Directive: Transcribe every line of the listing below verbatim, and omit the pictures from your answer.

[Recorded data]

---*---

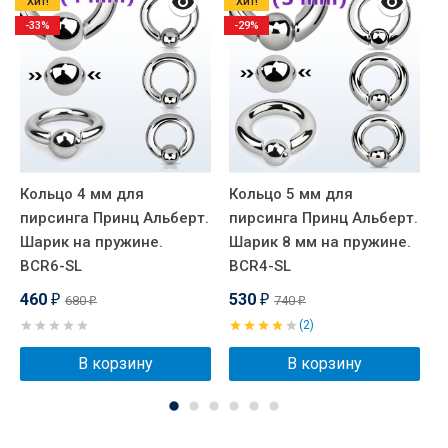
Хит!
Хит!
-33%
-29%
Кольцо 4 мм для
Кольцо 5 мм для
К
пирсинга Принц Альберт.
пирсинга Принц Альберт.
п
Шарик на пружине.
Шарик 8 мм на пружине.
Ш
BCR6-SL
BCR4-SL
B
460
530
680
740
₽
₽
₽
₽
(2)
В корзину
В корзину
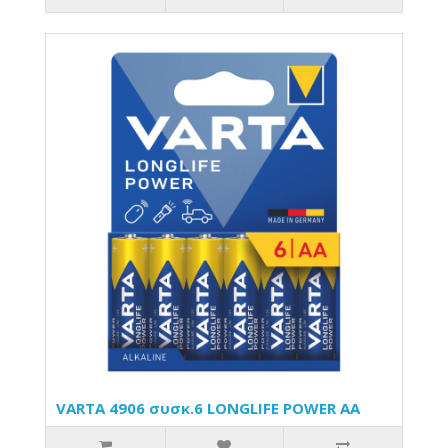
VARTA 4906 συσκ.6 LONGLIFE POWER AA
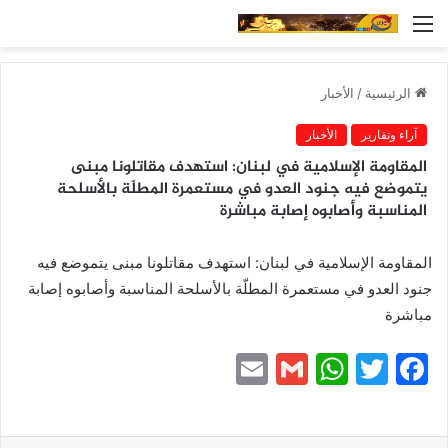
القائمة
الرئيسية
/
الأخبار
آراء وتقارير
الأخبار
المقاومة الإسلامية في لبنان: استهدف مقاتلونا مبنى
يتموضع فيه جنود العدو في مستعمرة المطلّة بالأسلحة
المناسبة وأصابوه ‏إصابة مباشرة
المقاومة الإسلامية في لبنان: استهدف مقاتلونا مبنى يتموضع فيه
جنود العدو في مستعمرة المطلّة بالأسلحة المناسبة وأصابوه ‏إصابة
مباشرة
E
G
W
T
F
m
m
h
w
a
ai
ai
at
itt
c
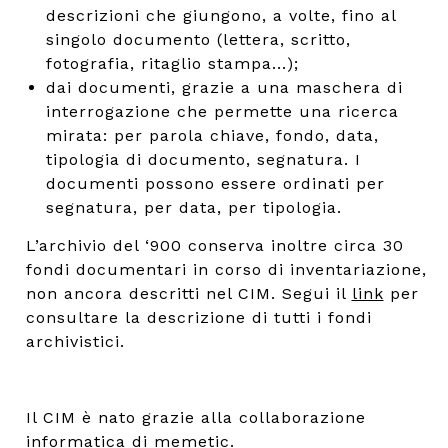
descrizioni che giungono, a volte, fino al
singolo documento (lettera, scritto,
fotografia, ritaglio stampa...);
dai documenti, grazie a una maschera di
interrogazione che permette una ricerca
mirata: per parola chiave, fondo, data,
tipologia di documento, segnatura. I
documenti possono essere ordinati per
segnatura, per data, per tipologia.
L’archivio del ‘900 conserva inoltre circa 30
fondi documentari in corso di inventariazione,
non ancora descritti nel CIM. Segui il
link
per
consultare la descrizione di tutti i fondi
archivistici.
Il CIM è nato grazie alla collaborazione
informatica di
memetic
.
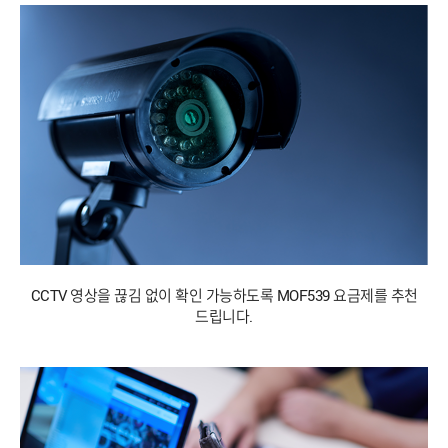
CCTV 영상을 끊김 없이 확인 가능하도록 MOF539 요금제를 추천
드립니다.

---*---

Expected output:
Хит!
Хит!
-33%
-29%
Кольцо 4 мм для
Кольцо 5 мм для
К
пирсинга Принц Альберт.
пирсинга Принц Альберт.
п
Шарик на пружине.
Шарик 8 мм на пружине.
Ш
BCR6-SL
BCR4-SL
B
460
530
680
740
₽
₽
₽
₽
(2)
В корзину
В корзину
VARTA 4906 συσκ.6 LONGLIFE POWER AA
القائمة
الرئيسية
/
الأخبار
آراء وتقارير
الأخبار
المقاومة الإسلامية في لبنان: استهدف مقاتلونا مبنى
يتموضع فيه جنود العدو في مستعمرة المطلّة بالأسلحة
المناسبة وأصابوه ‏إصابة مباشرة
المقاومة الإسلامية في لبنان: استهدف مقاتلونا مبنى يتموضع فيه
جنود العدو في مستعمرة المطلّة بالأسلحة المناسبة وأصابوه ‏إصابة
مباشرة
E
G
W
T
F
m
m
h
w
a
ai
ai
at
itt
c
descrizioni che giungono, a volte, fino al
singolo documento (lettera, scritto,
fotografia, ritaglio stampa...);
dai documenti, grazie a una maschera di
interrogazione che permette una ricerca
mirata: per parola chiave, fondo, data,
tipologia di documento, segnatura. I
documenti possono essere ordinati per
segnatura, per data, per tipologia.
L’archivio del ‘900 conserva inoltre circa 30
fondi documentari in corso di inventariazione,
non ancora descritti nel CIM. Segui il
link
per
consultare la descrizione di tutti i fondi
archivistici.
Il CIM è nato grazie alla collaborazione
informatica di
memetic
.
CCTV 영상을 끊김 없이 확인 가능하도록 MOF539 요금제를 추천
드립니다.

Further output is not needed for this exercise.